02 maggio 2006

Le piume adesso sparse


La porta ossessa il legno sullo stipite e quello crepita di cedimenti rosespine, d’insonnia ai gomiti, per lo sgranare chicco a chicco l’uva fragola sul letto. Ed è la stessa parsimonia ilare e sovrapposta, di uno stordimento fatto aculeo lungo i fianchi, ogni volta che mi si spalancano le anche, in uno strascico da amare.

E sillabano i rosari del risveglio, le note di un martirio di violini già vergato a vista sulla pelle, su ogni pagina dove mi lascio fare, in pentagrammi dalla consuetudine. Dall’impiegarmi che mi flette il collo, e mi ripiega al margine su un foglio, in anfratti fatui, con la pretesa di una ronda sulle rese spoglie della notte fonda.

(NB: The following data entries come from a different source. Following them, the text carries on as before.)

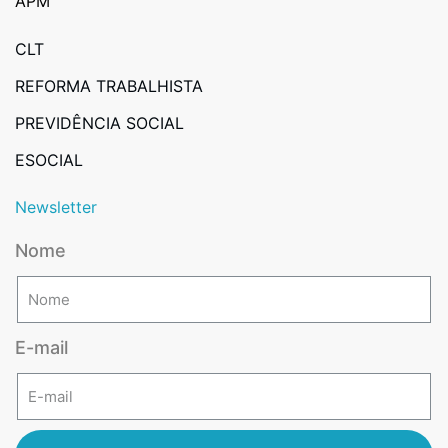
APM
CLT
REFORMA TRABALHISTA
PREVIDÊNCIA SOCIAL
ESOCIAL
Newsletter
Nome
E-mail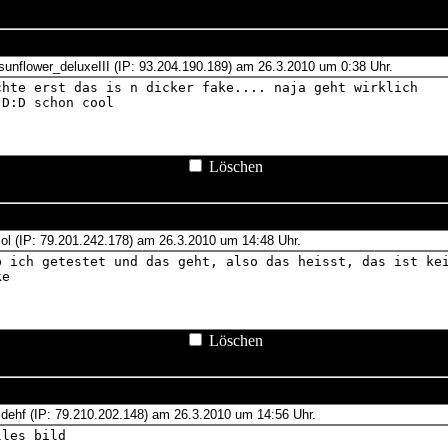
Löschen
Löschen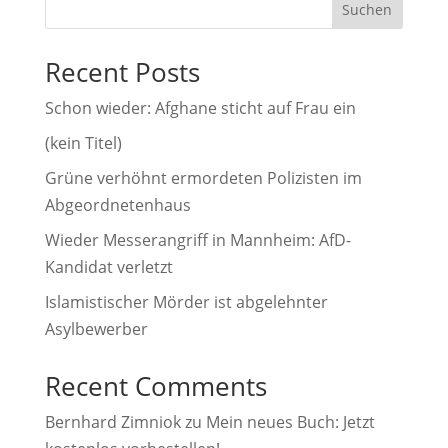
Suchen
n
a
Recent Posts
t
i
Schon wieder: Afghane sticht auf Frau ein
v
(kein Titel)
e
Grüne verhöhnt ermordeten Polizisten im
:
Abgeordnetenhaus
Wieder Messerangriff in Mannheim: AfD-
Kandidat verletzt
Islamistischer Mörder ist abgelehnter
Asylbewerber
Recent Comments
Bernhard Zimniok
zu
Mein neues Buch: Jetzt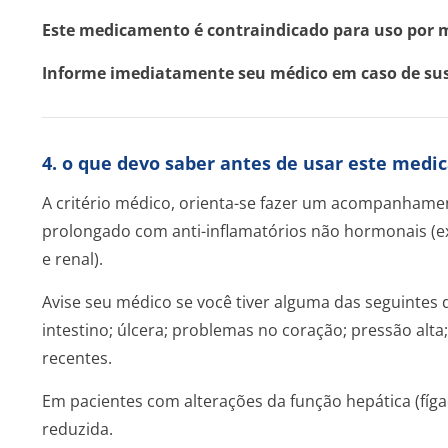
Este medicamento é contraindicado para uso por m
Informe imediatamente seu médico em caso de susp
4. o que devo saber antes de usar este med
A critério médico, orienta-se fazer um acompanhame
prolongado com anti-inflamatórios não hormonais (e
e renal).
Avise seu médico se você tiver alguma das seguinte
intestino; úlcera; problemas no coração; pressão alta;
recentes.
Em pacientes com alterações da função hepática (fíga
reduzida.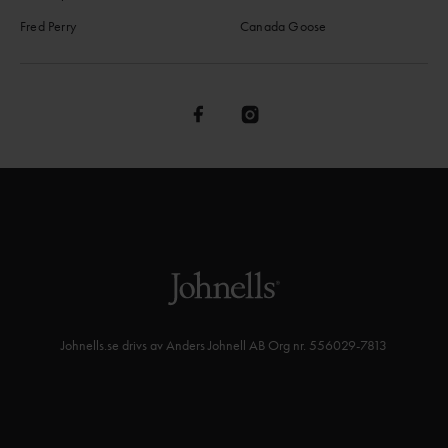
Fred Perry
Canada Goose
Johnells.se drivs av Anders Johnell AB Org nr. 556029-7813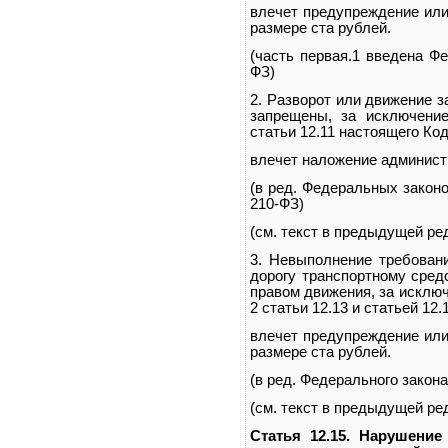
влечет предупреждение или
размере ста рублей.
(часть первая.1 введена Ф
ФЗ)
2. Разворот или движение з
запрещены, за исключени
статьи 12.11 настоящего Код
влечет наложение админист
(в ред. Федеральных законов
210-ФЗ)
(см. текст в предыдущей ре
3. Невыполнение требован
дорогу транспортному сре
правом движения, за исклю
2 статьи 12.13 и статьей 12.
влечет предупреждение или
размере ста рублей.
(в ред. Федерального закона
(см. текст в предыдущей ре
Статья 12.15. Нарушение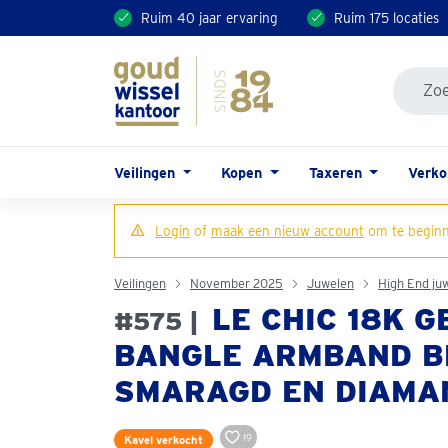
Ruim 40 jaar ervaring
Ruim 175 locaties
Veilingen
Kopen
Taxeren
Verk
Login
of
maak een nieuw account
om te beginn
Veilingen
November 2025
Juwelen
High End ju
LE CHIC 18K 
#575 |
BANGLE ARMBAND B
SMARAGD EN DIAMA
19
Kavel verkocht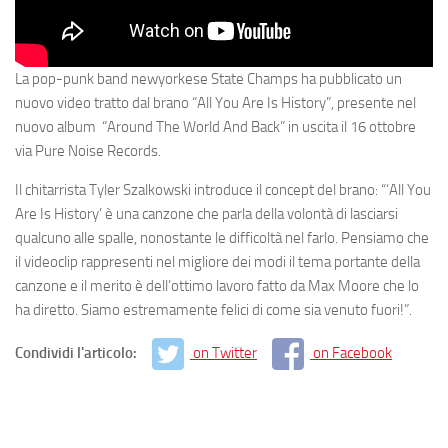
La pop-punk band newyorkese
State Champs
ha pubblicato un
nuovo video tratto dal brano
“All You Are Is History”
, presente nel
nuovo album
“Around The World And Back”
in uscita il
16 ottobre
via
Pure Noise Records
.
Il chitarrista
Tyler Szalkowski
introduce il concept del brano:
“‘All You
Are Is History’ è una canzone che parla della volontà di lasciarsi
qualcuno alle spalle, nonostante le difficoltà nel farlo. Pensiamo che
il videoclip rappresenti nel migliore dei modi il tema portante della
canzone e il merito è dell’ottimo lavoro fatto da Max Moore che lo
ha diretto. Siamo estremamente felici di come sia venuto fuori!”.
Condividi l'articolo:
on Twitter
on Facebook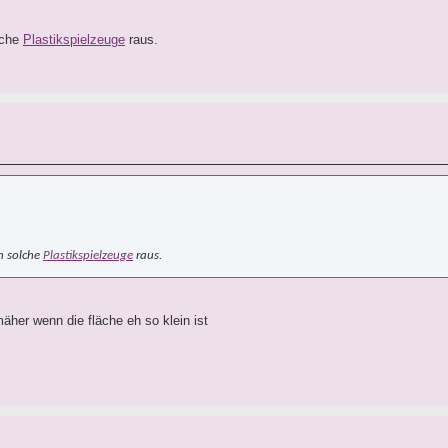
lche
Plastikspielzeuge
raus.
h solche
Plastikspielzeuge
raus.
äher wenn die fläche eh so klein ist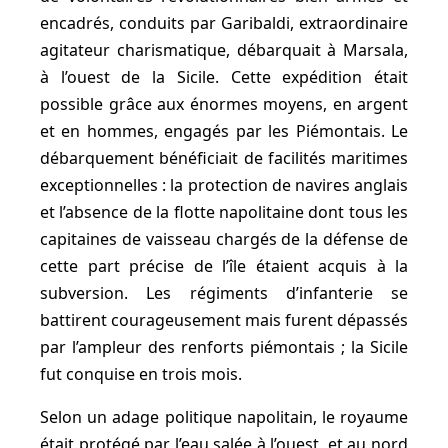
encadrés, conduits par Garibaldi, extraordinaire
agitateur charismatique, débarquait à Marsala,
à l’ouest de la Sicile. Cette expédition était
possible grâce aux énormes moyens, en argent
et en hommes, engagés par les Piémontais. Le
débarquement bénéficiait de facilités maritimes
exceptionnelles : la protection de navires anglais
et l’absence de la flotte napolitaine dont tous les
capitaines de vaisseau chargés de la défense de
cette part précise de l’île étaient acquis à la
subversion. Les régiments d’infanterie se
battirent courageusement mais furent dépassés
par l’ampleur des renforts piémontais ; la Sicile
fut conquise en trois mois.
Selon un adage politique napolitain, le royaume
était protégé par l’eau salée à l’ouest, et au nord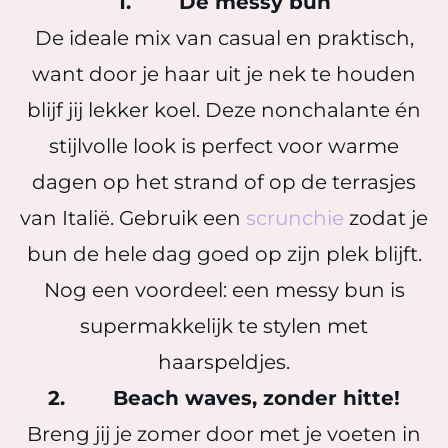
1. De messy bun
De ideale mix van casual en praktisch,
want door je haar uit je nek te houden
blijf jij lekker koel. Deze nonchalante én
stijlvolle look is perfect voor warme
dagen op het strand of op de terrasjes
van Italië. Gebruik een
scrunchie
zodat je
bun de hele dag goed op zijn plek blijft.
Nog een voordeel: een messy bun is
supermakkelijk te stylen met
haarspeldjes.
2. Beach waves, zonder hitte!
Breng jij je zomer door met je voeten in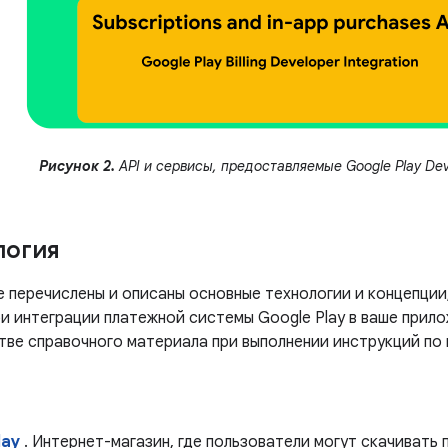
Рисунок 2.
API и сервисы, предоставляемые Google Play Deve
логия
е перечислены и описаны основные технологии и концепции
ри интеграции платежной системы Google Play в ваше прил
тве справочного материала при выполнении инструкций по 
lay
. Интернет-магазин, где пользователи могут скачивать 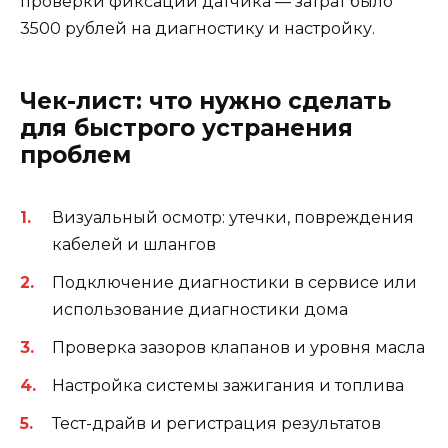
проверки фиксации датчика — затрат было
3500 рублей на диагностику и настройку.
Чек-лист: что нужно сделать
для быстрого устранения
проблем
Визуальный осмотр: утечки, повреждения
кабелей и шлангов
Подключение диагностики в сервисе или
использование диагностики дома
Проверка зазоров клапанов и уровня масла
Настройка системы зажигания и топлива
Тест-драйв и регистрация результатов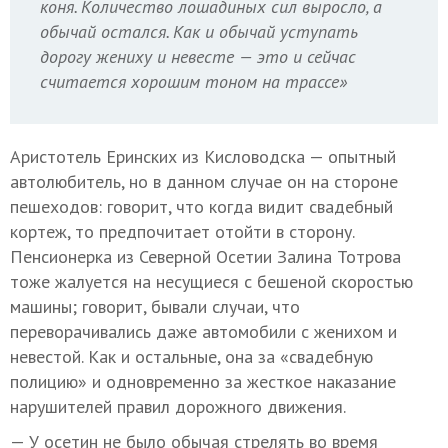
коня. Количество лошадиных сил выросло, а
обычай остался. Как и обычай уступать
дорогу жениху и невесте — это и сейчас
считается хорошим тоном на трассе»
Аристотель Еринских из Кисловодска — опытный
автолюбитель, но в данном случае он на стороне
пешеходов: говорит, что когда видит свадебный
кортеж, то предпочитает отойти в сторону.
Пенсионерка из Северной Осетии Залина Тотрова
тоже жалуется на несущиеся с бешеной скоростью
машины; говорит, бывали случаи, что
переворачивались даже автомобили с женихом и
невестой. Как и остальные, она за «свадебную
полицию» и одновременно за жесткое наказание
нарушителей правил дорожного движения.
— У осетин не было обычая стрелять во время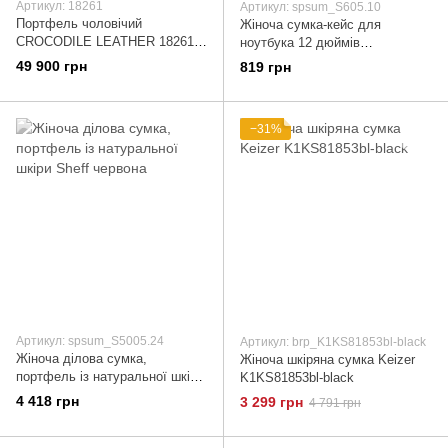
Артикул: 18261
Артикул: spsum_S605.10
Портфель чоловічий
Жіноча сумка-кейс для
CROCODILE LEATHER 18261 з
ноутбука 12 дюймів
натуральної шкіри крокодила
Professional S605.10
49 900 грн
819 грн
Коричневий
−31%
Артикул: spsum_S5005.24
Артикул: brp_K1KS81853bl-black
Жіноча ділова сумка,
Жіноча шкіряна сумка Keizer
портфель із натуральної шкіри
K1KS81853bl-black
Sheff червона
4 418 грн
3 299 грн
4 791 грн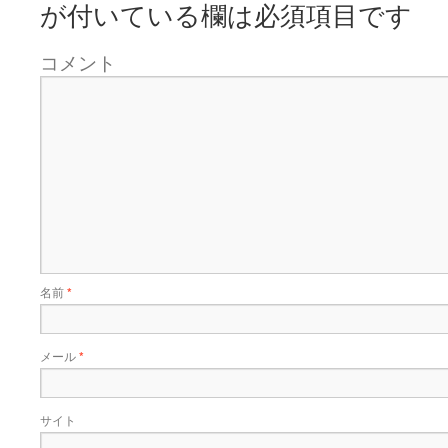
が付いている欄は必須項目です
コメント
名前
*
メール
*
サイト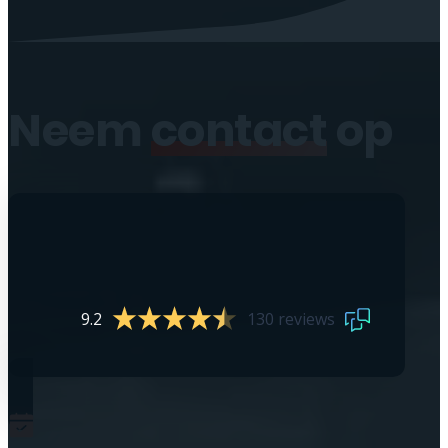
Neem
contact
op
9.2
130 reviews
0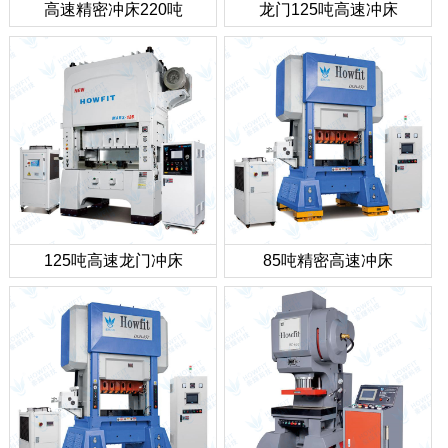
高速精密冲床220吨
龙门125吨高速冲床
125吨高速龙门冲床
85吨精密高速冲床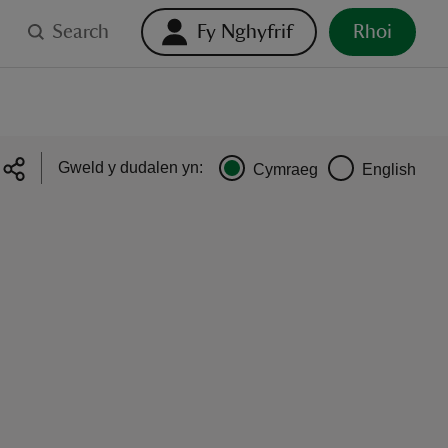
Search
Fy Nghyfrif
Rhoi
Gweld y dudalen yn:
Cymraeg
English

Quando il sole è inguine alle ombre e sciala ancora, negli specchi, sopra la resistenza delle fronde di una betulla scosse sulla carne. Per la vanesia di mostrare il torto di una danza senza foglie, e il passero gagliardo, che negli acuti e negli arpeggi ha mosso il credo dei miei passi dal romitaggio della sedia alla camera in ginocchio, fino alla grazia dell’assillo sulla sponda al letto, dove le margherite dal color dei lapislazzuli sono state voto e lacci. Ed io, una novena in ultimo aggrapparsi. Finché sul nudo ha stretto il sibilo, e a discapito, le piume adesso sparse hanno cantilenato ogni residuo delle doglie avute lungo il borro.

Mentre la culla della tenda al pavimento non ha mai migrato il tarlo, del candore a pascere sul marmo, dopo che il tocco a fiato della seta sui gradini, e sulle mie ferite, era stato giurìa e leggìo tra le tue mani. Nella risemina del gerlo agli angoli capitali del mio mondo.

Intanto che il sale incordava il sangue, in avaria alle stelle simili alle braci. Giacché eravamo noi l’altalena dei falò in mezzo il mare, a resinare tempie e cori, naufragando le arcate reduci dei corpi con le voci dell’altrove, per l’arare e arare in sottofondo dondolando sulla scalinata lungo il bordo.

Dove iniziò l’imbùto dello sguardo, tra le pieghe in mezzo ai maremoti, con le dita perse in dolo, per privilegiare sofferenze e frastornanti onde di capelli. Nell’officio di una scorza di parete, raggiunta dalla balaustra, mentre mi schiudevi le barriere di corallo tra le nebbie. Per una luna superiore. Nell’arrembaggio di un solo albero maestro a stordire tutte le mie labbra aperte.

Fino a sbattere, per ormeggiare questa stanza e le mie rive, furiosamente dalla roccia lungo l’edera delle scogliere oscene. Risalendo dai gradini, a ricamare indenne, con la spuma e con la pece proprio le lenzuola, dove la marea assassina ancora invade, in albe rosse, la mia darsena piangente trasportandovi il tuo nome.